That's Not What We Meant to Do: Reform and Its Unintended Consequences in Twentieth-Century America by Steven M. Gillon
Gillon Should Learn Some Economics
JULY 01, 2001 by PHILIP MURRAY
W.W. Norton • 2000 • 288 pages • $25.95
The art of economics, as Henry Hazlitt might put it, is to uncover the unanticipated effects of an act. In “That’s Not What We Meant to Do,” historian Steven M. Gillon details the history of five federal acts. He states, “My goal is fairly modest: to tell a few stories of how unintended consequences occur, to speculate about their significance, and to inspire more research and discussion about this often mentioned but infrequently explored theme.” The legislation Gillon examines deals with welfare, mental illness, civil rights, immigration, and campaign finance.
Federal welfare policy begins with the Social Security Act, which included the pension for retirees and Aid to Dependent Children (ADC). Legislators did not foresee that the aging population and Congress’s habit of spending surpluses in the “trust fund” would threaten old-age pensions. As for ADC, later changed to Aid to Families with Dependent Children, Gillon explains: “A program designed with destitute widows in mind was evolving into a system in which the majority of beneficiaries were mothers who had never married or had been divorced.” An unintended consequence with very serious results.

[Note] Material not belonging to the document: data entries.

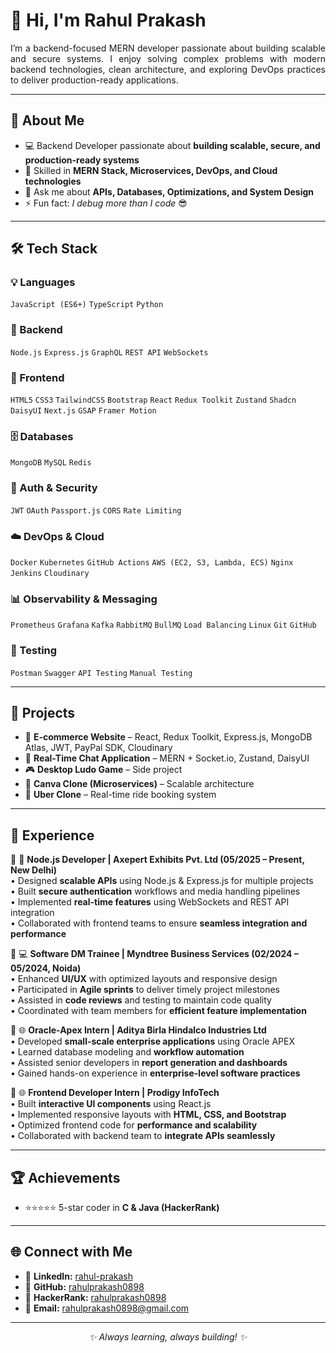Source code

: <h1 align="left">👋 Hi, I'm Rahul Prakash</h1>  

<p align="justify">
I’m a backend-focused MERN developer passionate about building scalable and secure systems.  
I enjoy solving complex problems with modern backend technologies, clean architecture, and exploring DevOps practices to deliver production-ready applications.  
</p>

---------------------------------------------------------------------------------------------------------------------------------------------------------------------------------------------

<h2>🚀 About Me</h2>

- 💻 Backend Developer passionate about <b>building scalable, secure, and production-ready systems</b>  
- 🌱 Skilled in <b>MERN Stack, Microservices, DevOps, and Cloud technologies</b>  
- 💬 Ask me about <b>APIs, Databases, Optimizations, and System Design</b>  
- ⚡ Fun fact: <i>I debug more than I code</i> 😎  

---------------------------------------------------------------------------------------------------------------------------------------------------------------------------------------------

<h2>🛠️ Tech Stack</h2>

### 💡 Languages  
`JavaScript (ES6+)` `TypeScript` `Python`  

### 🔧 Backend  
`Node.js` `Express.js` `GraphQL` `REST API` `WebSockets`  

### 🎨 Frontend  
`HTML5` `CSS3` `TailwindCSS` `Bootstrap` `React` `Redux Toolkit` `Zustand` `Shadcn` `DaisyUI` `Next.js` `GSAP` `Framer Motion`  

### 🗄️ Databases  
`MongoDB` `MySQL` `Redis`  

### 🔐 Auth & Security  
`JWT` `OAuth` `Passport.js` `CORS` `Rate Limiting`  

### ☁️ DevOps & Cloud  
`Docker` `Kubernetes` `GitHub Actions` `AWS (EC2, S3, Lambda, ECS)` `Nginx` `Jenkins` `Cloudinary`  

### 📊 Observability & Messaging  
`Prometheus` `Grafana` `Kafka` `RabbitMQ` `BullMQ` `Load Balancing` `Linux` `Git` `GitHub`  

### 🧪 Testing  
`Postman` `Swagger` `API Testing` `Manual Testing`


---------------------------------------------------------------------------------------------------------------------------------------------------------------------------------------------

<h2>📂 Projects</h2>

- 🛒 <b>E-commerce Website</b> – React, Redux Toolkit, Express.js, MongoDB Atlas, JWT, PayPal SDK, Cloudinary  
- 💬 <b>Real-Time Chat Application</b> – MERN + Socket.io, Zustand, DaisyUI  
- 🎮 <b>Desktop Ludo Game</b> – Side project  
- 🎨 <b>Canva Clone (Microservices)</b> – Scalable architecture  
- 🚖 <b>Uber Clone</b> – Real-time ride booking system  

---------------------------------------------------------------------------------------------------------------------------------------------------------------------------------------------

<h2>💼 Experience</h2>

🔷 🚀 **Node.js Developer | Axepert Exhibits Pvt. Ltd (05/2025 – Present, New Delhi)**  
  • Designed **scalable APIs** using Node.js & Express.js for multiple projects  
  • Built **secure authentication** workflows and media handling pipelines  
  • Implemented **real-time features** using WebSockets and REST API integration  
  • Collaborated with frontend teams to ensure **seamless integration and performance**  

🔷 💻 **Software DM Trainee | Myndtree Business Services (02/2024 – 05/2024, Noida)**  
  • Enhanced **UI/UX** with optimized layouts and responsive design  
  • Participated in **Agile sprints** to deliver timely project milestones  
  • Assisted in **code reviews** and testing to maintain code quality  
  • Coordinated with team members for **efficient feature implementation**  

🔷 🌐 **Oracle-Apex Intern | Aditya Birla Hindalco Industries Ltd**  
  • Developed **small-scale enterprise applications** using Oracle APEX  
  • Learned database modeling and **workflow automation**  
  • Assisted senior developers in **report generation and dashboards**  
  • Gained hands-on experience in **enterprise-level software practices**  

🔷 🌐 **Frontend Developer Intern | Prodigy InfoTech**  
  • Built **interactive UI components** using React.js  
  • Implemented responsive layouts with **HTML, CSS, and Bootstrap**  
  • Optimized frontend code for **performance and scalability**  
  • Collaborated with backend team to **integrate APIs seamlessly**


---------------------------------------------------------------------------------------------------------------------------------------------------------------------------------------------

<h2>🏆 Achievements</h2>

- ⭐⭐⭐⭐⭐ 5-star coder in <b>C & Java (HackerRank)</b>  

---------------------------------------------------------------------------------------------------------------------------------------------------------------------------------------------

<h2>🌐 Connect with Me</h2>

- 🔗 **LinkedIn:** [rahul-prakash](https://www.linkedin.com/in/rahul-prakash-8a517220b)  
- 🐙 **GitHub:** [rahulprakash0898](https://github.com/rahulprakash0898)  
- 🏅 **HackerRank:** [rahulprakash0898](https://www.hackerrank.com/profile/rahulprakash0898)  
- 📧 **Email:** [rahulprakash0898@gmail.com](mailto:rahulprakash0898@gmail.com)

---------------------------------------------------------------------------------------------------------------------------------------------------------------------------------------------

<p align="center"><i>✨ Always learning, always building! ✨</i></p>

The purpose of the Civil Rights Act of 1964 was to eliminate segregation. Gillon quotes Hubert Humphrey on quotas: “In effect, [Title VII] says that race, religion and national origin are not to be used as the basis for hiring and firing.” Then Humphrey made his famous challenge: if his colleague could show him where Title VII forced employers to adopt quotas, he would consume the paper. In 1971, however, the Supreme Court decided that employment statistics were adequate proof of discrimination. “The Court insisted that the ruling did not require strict quotas,” Gillon writes, “but by declaring suspect any employment standard that resulted in racial imbalance, the justices gave a powerful incentive to employers to use a proportional quota system.” Unintended consequence: employers adopted quotas to protect themselves from lawsuits over statistical disparities.
The Federal Election Campaign Finance Reform Act Amendments of 1974 were expected to destroy the influence of large contributors. The lofty-sounding goal was to “clean up politics and reinvigorate public faith in government.” Neither objective was accomplished, but there have been plenty of unintended consequences. One was the rise of the political action committee (PAC). Office seekers could gather only limited donations from individuals; thus they used PACs to raise funds. Restrictions on campaign finance also caused candidates to spend more time seeking contributions. Thus incumbents spend less time serving their constituents and challengers spend less time differentiating themselves on the campaign trail. As for restoring “public faith” in democracy, the percentage of citizens who vote has continued to fall.
The author draws this lesson: “At the heart of the problem of unanticipated consequences in the United States is a paradox: Americans look to Washington for solutions to complex problems, but they are reluctant to give government the power it needs to address most issues.” Sorry, Professor Gillon, but the problem of unintended consequences does not arise from an insufficiency of government power. Coercive interference in human action invariably leads to unintended—and undesirable—consequences. More government power to interfere will just lead to more unintended consequences (and demands for more power).
So a book that appears to make a decisive argument against social engineering ends with interventionist blather: “I would not want readers to conclude from these examples that we must abandon our efforts to identify social problems or suspend efforts to use government as a positive force for social change.” I suggest that Gillon learn some economics, then revisit the subject of unintended consequences.
Philip Murray is a professor of economics at Webber College in Babson Park, Florida.